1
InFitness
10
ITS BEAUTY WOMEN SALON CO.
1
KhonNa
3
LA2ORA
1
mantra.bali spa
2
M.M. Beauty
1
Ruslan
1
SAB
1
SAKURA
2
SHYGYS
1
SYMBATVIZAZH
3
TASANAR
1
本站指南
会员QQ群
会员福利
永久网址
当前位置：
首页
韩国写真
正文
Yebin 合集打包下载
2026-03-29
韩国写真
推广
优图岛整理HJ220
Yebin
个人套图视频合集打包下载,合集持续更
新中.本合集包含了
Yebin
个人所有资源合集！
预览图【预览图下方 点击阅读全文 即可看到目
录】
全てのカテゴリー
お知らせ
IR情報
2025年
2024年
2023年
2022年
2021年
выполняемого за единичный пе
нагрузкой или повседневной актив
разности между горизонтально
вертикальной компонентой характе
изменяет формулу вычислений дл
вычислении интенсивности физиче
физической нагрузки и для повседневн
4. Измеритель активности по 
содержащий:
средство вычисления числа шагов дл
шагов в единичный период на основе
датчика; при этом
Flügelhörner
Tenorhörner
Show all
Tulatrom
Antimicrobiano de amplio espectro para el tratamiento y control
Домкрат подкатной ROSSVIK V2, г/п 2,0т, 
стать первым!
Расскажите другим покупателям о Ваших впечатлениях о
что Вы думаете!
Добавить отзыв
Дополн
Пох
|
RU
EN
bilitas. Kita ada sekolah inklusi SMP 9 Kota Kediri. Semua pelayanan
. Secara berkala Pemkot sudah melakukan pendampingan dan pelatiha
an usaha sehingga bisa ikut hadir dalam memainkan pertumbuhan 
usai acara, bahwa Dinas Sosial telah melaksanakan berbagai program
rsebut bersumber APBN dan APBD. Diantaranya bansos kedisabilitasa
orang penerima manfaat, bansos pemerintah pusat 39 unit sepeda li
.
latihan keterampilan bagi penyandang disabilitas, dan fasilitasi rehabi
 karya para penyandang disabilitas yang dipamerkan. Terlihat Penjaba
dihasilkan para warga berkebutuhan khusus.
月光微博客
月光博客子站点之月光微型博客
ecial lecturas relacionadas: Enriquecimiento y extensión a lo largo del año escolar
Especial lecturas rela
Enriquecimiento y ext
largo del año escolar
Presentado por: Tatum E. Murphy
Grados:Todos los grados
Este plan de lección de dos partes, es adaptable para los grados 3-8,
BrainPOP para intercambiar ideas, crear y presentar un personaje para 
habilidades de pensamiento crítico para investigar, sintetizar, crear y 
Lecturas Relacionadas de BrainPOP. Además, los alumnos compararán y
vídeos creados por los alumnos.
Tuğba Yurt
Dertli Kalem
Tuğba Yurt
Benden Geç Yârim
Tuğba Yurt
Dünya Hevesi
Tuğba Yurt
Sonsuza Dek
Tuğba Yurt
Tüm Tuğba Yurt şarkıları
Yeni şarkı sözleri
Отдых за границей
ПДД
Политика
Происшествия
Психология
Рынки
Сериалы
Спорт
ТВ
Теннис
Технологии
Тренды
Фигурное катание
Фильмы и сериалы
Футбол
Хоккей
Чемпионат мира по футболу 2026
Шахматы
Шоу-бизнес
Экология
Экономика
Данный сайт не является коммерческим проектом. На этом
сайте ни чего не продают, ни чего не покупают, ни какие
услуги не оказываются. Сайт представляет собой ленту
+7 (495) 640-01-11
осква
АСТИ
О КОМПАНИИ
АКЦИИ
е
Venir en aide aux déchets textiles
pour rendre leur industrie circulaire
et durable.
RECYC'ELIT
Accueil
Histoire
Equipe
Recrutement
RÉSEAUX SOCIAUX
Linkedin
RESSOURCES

........

What you need to do:
Copy out the records word for word, from the very first line through the line that contains "Lecturas Relacionadas de".

Output of the exercise:
1
InFitness
10
ITS BEAUTY WOMEN SALON CO.
1
KhonNa
3
LA2ORA
1
mantra.bali spa
2
M.M. Beauty
1
Ruslan
1
SAB
1
SAKURA
2
SHYGYS
1
SYMBATVIZAZH
3
TASANAR
1
本站指南
会员QQ群
会员福利
永久网址
当前位置：
首页
韩国写真
正文
Yebin 合集打包下载
2026-03-29
韩国写真
推广
优图岛整理HJ220
Yebin
个人套图视频合集打包下载,合集持续更
新中.本合集包含了
Yebin
个人所有资源合集！
预览图【预览图下方 点击阅读全文 即可看到目
录】
全てのカテゴリー
お知らせ
IR情報
2025年
2024年
2023年
2022年
2021年
выполняемого за единичный пе
нагрузкой или повседневной актив
разности между горизонтально
вертикальной компонентой характе
изменяет формулу вычислений дл
вычислении интенсивности физиче
физической нагрузки и для повседневн
4. Измеритель активности по 
содержащий:
средство вычисления числа шагов дл
шагов в единичный период на основе
датчика; при этом
Flügelhörner
Tenorhörner
Show all
Tulatrom
Antimicrobiano de amplio espectro para el tratamiento y control
Домкрат подкатной ROSSVIK V2, г/п 2,0т, 
стать первым!
Расскажите другим покупателям о Ваших впечатлениях о
что Вы думаете!
Добавить отзыв
Дополн
Пох
|
RU
EN
bilitas. Kita ada sekolah inklusi SMP 9 Kota Kediri. Semua pelayanan
. Secara berkala Pemkot sudah melakukan pendampingan dan pelatiha
an usaha sehingga bisa ikut hadir dalam memainkan pertumbuhan 
usai acara, bahwa Dinas Sosial telah melaksanakan berbagai program
rsebut bersumber APBN dan APBD. Diantaranya bansos kedisabilitasa
orang penerima manfaat, bansos pemerintah pusat 39 unit sepeda li
.
latihan keterampilan bagi penyandang disabilitas, dan fasilitasi rehabi
 karya para penyandang disabilitas yang dipamerkan. Terlihat Penjaba
dihasilkan para warga berkebutuhan khusus.
月光微博客
月光博客子站点之月光微型博客
ecial lecturas relacionadas: Enriquecimiento y extensión a lo largo del año escolar
Especial lecturas rela
Enriquecimiento y ext
largo del año escolar
Presentado por: Tatum E. Murphy
Grados:Todos los grados
Este plan de lección de dos partes, es adaptable para los grados 3-8,
BrainPOP para intercambiar ideas, crear y presentar un personaje para 
habilidades de pensamiento crítico para investigar, sintetizar, crear y 
Lecturas Relacionadas de BrainPOP. Además, los alumnos compararán y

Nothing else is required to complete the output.